A passo d’uomo

by Claudia
9 Ottobre 2023

Nel tempo del cambiamento climatico l’autunno è la nuova estate. Ma i viaggiatori più esperti conoscono da tempo le dolcezze di questa stagione: la luce radente, il vento fresco, i profumi della frutta matura, i colori delle foglie (foliage) nell’estate indiana. L’autunno per me è soprattutto tempo di sentieri nei boschi, a mezza quota tra pascoli e boschi di castagni, faggi e tigli: sentieri conosciuti e sentieri da scoprire.

Un sentiero in sé è men di niente. Spesso nasce per caso: un uomo attraversa un prato e per qualche tempo nell’erba resta un segno appena percettibile del suo passaggio. «Viandante, sono le tue orme / la strada, nient’altro; / viandante, non sei su una strada, / la strada la fai tu andando» ha scritto il poeta Antonio Machado. Ma ecco che un altro uomo ricalca le orme del primo, rafforzando quell’incerta traccia. E poi un altro e un altro ancora…

Ci sono sentieri che fanno fortuna perché rispondono a un bisogno della comunità locale o dei viandanti e allora, prima o poi, qualcuno li consolida tagliando l’erba, selciandoli o proteggendoli con uno steccato. Giorno dopo giorno, i sentieri si differenziano dal paesaggio circostante, per esempio con alberi nati da un seme di mela sputato da un viaggiatore o da una nocciola caduta per errore dalla sua tasca. Se il terreno è arrendevole, e se sono continuamente utilizzati per una lunga serie di secoli, alcuni sentieri erodono il suolo in profondità, creando affascinanti vie incassate. A volte le fronde degli alberi ai lati si congiungono sopra queste vie cave, lasciando il percorso in ombra e creando un tetto verde attraverso il quale filtrano i raggi del sole, con suggestivi giochi di luce. Ma ogni sentiero, anche quelli più recenti, ha una storia da raccontare intorno alla sua nascita, un mito di fondazione. Forse per questo il poeta israeliano Yehuda Amichai ha scritto che «le parole sono cammini» (e viceversa).
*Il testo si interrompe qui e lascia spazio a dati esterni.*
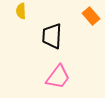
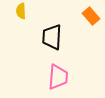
black trapezoid: moved 1 px down
pink trapezoid: rotated 32 degrees counterclockwise
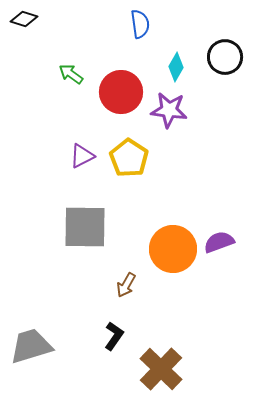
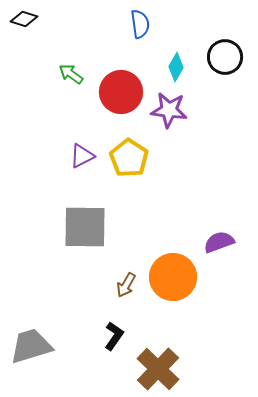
orange circle: moved 28 px down
brown cross: moved 3 px left
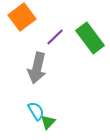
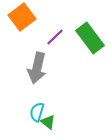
cyan semicircle: moved 1 px right, 1 px down; rotated 132 degrees counterclockwise
green triangle: rotated 35 degrees counterclockwise
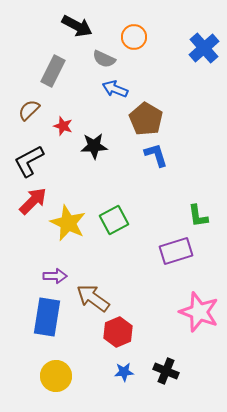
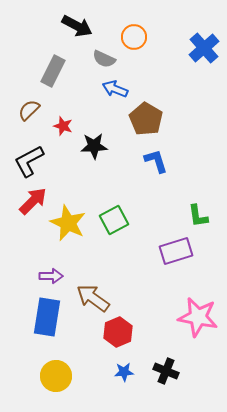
blue L-shape: moved 6 px down
purple arrow: moved 4 px left
pink star: moved 1 px left, 5 px down; rotated 9 degrees counterclockwise
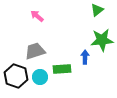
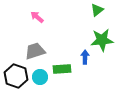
pink arrow: moved 1 px down
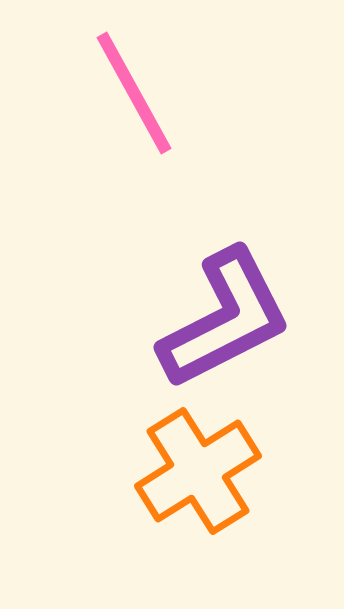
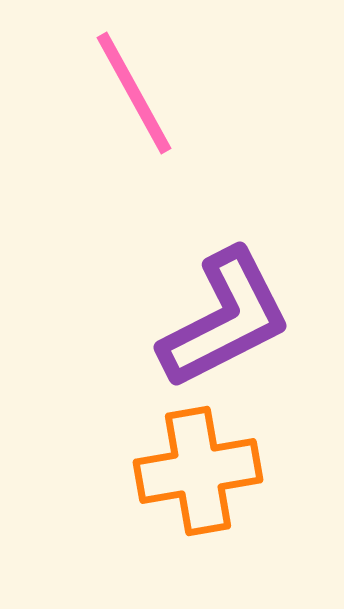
orange cross: rotated 22 degrees clockwise
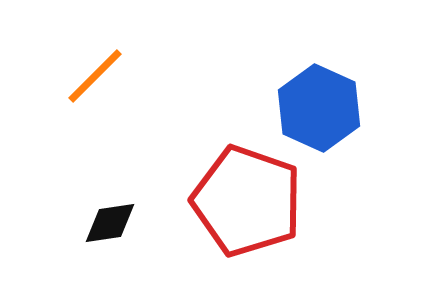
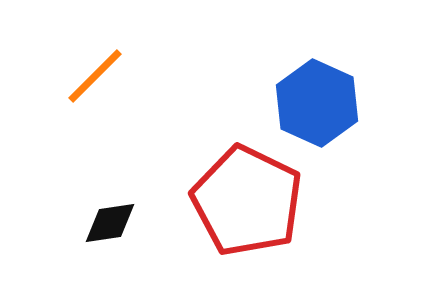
blue hexagon: moved 2 px left, 5 px up
red pentagon: rotated 7 degrees clockwise
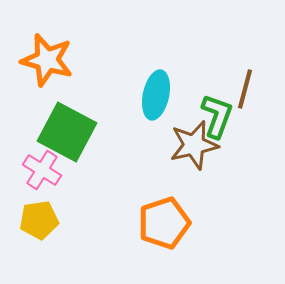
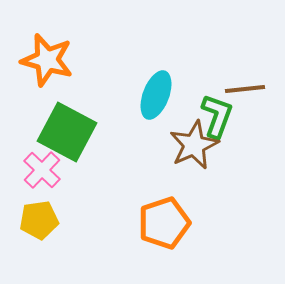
brown line: rotated 69 degrees clockwise
cyan ellipse: rotated 9 degrees clockwise
brown star: rotated 12 degrees counterclockwise
pink cross: rotated 12 degrees clockwise
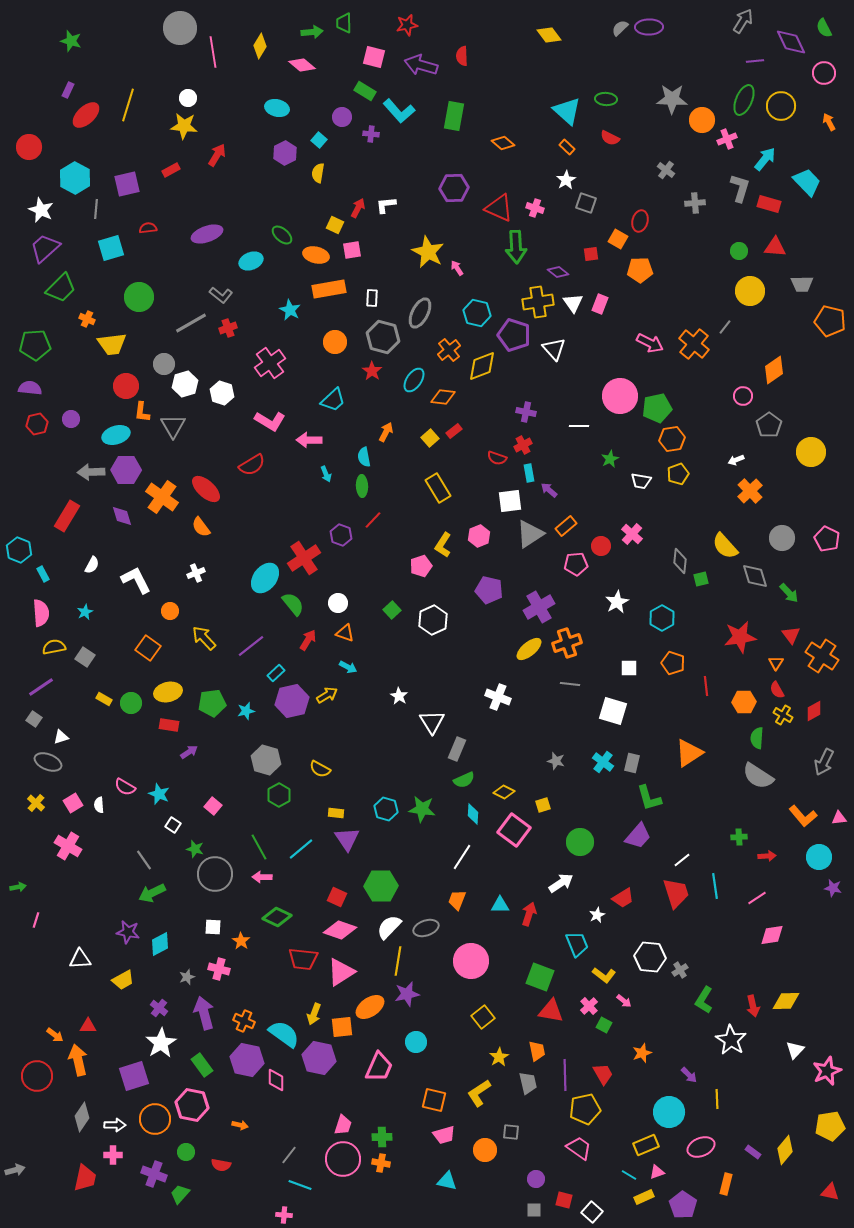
Negli ultimi anni purtroppo, a causa dello spopolamento dei paesi, molti sentieri rischiano di scomparire. E come sempre accade, quando una parte della nostra vita sta per svanire, improvvisamente ne cogliamo tutta l’importanza. Questa sensibilità, al tempo stesso ambientale e culturale, è massima dove la Rivoluzione industriale ha lasciato segni particolarmente profondi sul territorio. Per esempio nel Regno Unito la protezione dei sentieri va in due direzioni. Da un lato i più importanti dal punto di vista storico vengono registrati al pari dei monumenti tradizionali, anche se sono assai diversi da una cattedrale o un castello: i sentieri sono lunghi, lineari, distribuiti lungo le proprietà di persone diverse. Poi si invitano i camminatori a percorrerli, anche per il solo piacere di farlo, ricongiungendo la propria esperienza personale a quella degli infiniti precursori. Come ha scritto Jim Leary sull’autorevole quotidiano britannico «The Guardian»: «Con il sentiero avevo un rapporto speciale. Che si tratti di sollevare la polvere dall’argilla cotta dal sole o di sguazzare nel fango bagnato dalla pioggia, i miei piedi hanno lasciato un segno e il sentiero, a sua volta, è entrato profondamente dentro di me».

Tutti gli scrittori di viaggio che ho amato hanno scritto di sentieri. Bruce Chatwin (In Patagonia, Le vie dei canti, L’alternativa nomade eccetera, tutti per Adelphi) raccontava che il suo stesso cognome veniva da lì: suo zio Robin, suonatore di fagotto, sosteneva infatti che in anglosassone chette-wynde significa «sentiero tortuoso». E il prediletto Sylvain Tesson, il più originale tra gli scrittori di viaggio francesi, una sera precipitò rovinosamente dal tetto di uno chalet di montagna, sul quale era salito in preda all’ubriachezza. «Se me la cavo, traverso la Francia a piedi» promise a sé stesso risvegliandosi dal coma dopo mesi di ospedale, appena sufficienti per ricomporre al meglio cranio, ossa e vertebre.

Tesson ha compiuto il suo voto, percorrendo faticosamente la grande diagonale dalla Provenza alla Normandia lungo i sentieri neri, ovvero i percorsi rurali dimenticati dalla civiltà dell’asfalto e del motore, sino a ritrovare le forze fisiche e morali. Il racconto di quell’impresa – Sentieri neri (Sellerio), trasposto nel film A passo d’uomo di prossima uscita – è una celebrazione della bellezza dei sentieri e del cammino.